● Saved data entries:

* * * * * * * * *

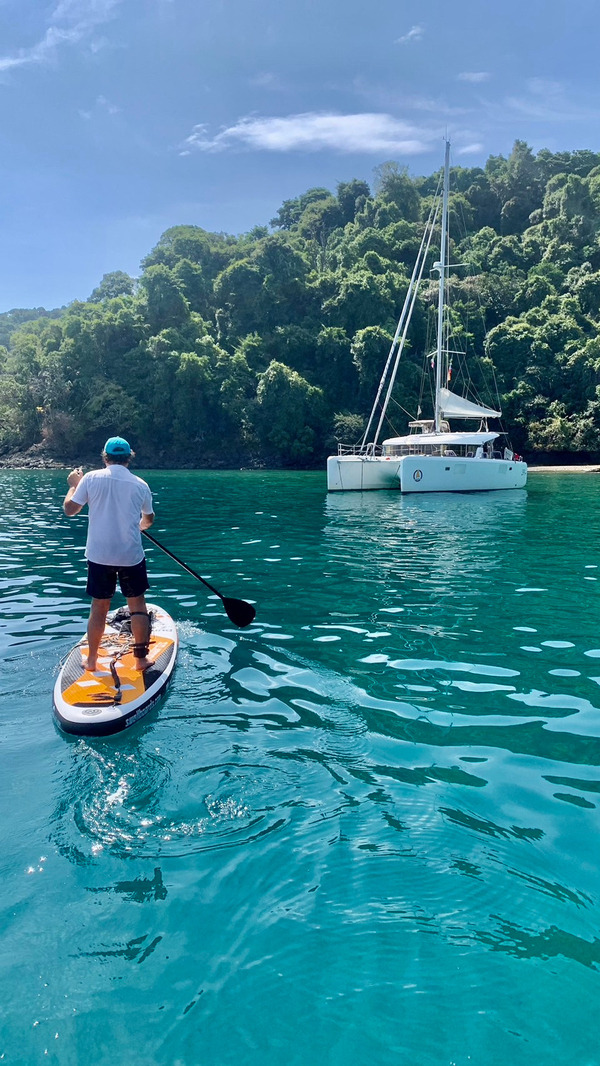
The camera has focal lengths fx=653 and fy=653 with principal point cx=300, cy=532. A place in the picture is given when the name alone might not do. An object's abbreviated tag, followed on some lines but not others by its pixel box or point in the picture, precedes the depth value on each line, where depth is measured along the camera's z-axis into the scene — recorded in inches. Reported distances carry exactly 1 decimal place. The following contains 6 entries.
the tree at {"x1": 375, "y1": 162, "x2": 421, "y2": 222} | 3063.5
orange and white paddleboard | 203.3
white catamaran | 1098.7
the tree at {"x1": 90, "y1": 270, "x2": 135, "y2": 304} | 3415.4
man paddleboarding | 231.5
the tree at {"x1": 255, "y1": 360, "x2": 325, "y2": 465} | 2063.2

* * * * * * * * *

● What is expected: Working through the records, find each line containing the word "tree" and copy it.

● Exercise answer:
the tree at {"x1": 375, "y1": 162, "x2": 421, "y2": 222} | 3063.5
the tree at {"x1": 90, "y1": 270, "x2": 135, "y2": 304} | 3415.4
the tree at {"x1": 255, "y1": 360, "x2": 325, "y2": 465} | 2063.2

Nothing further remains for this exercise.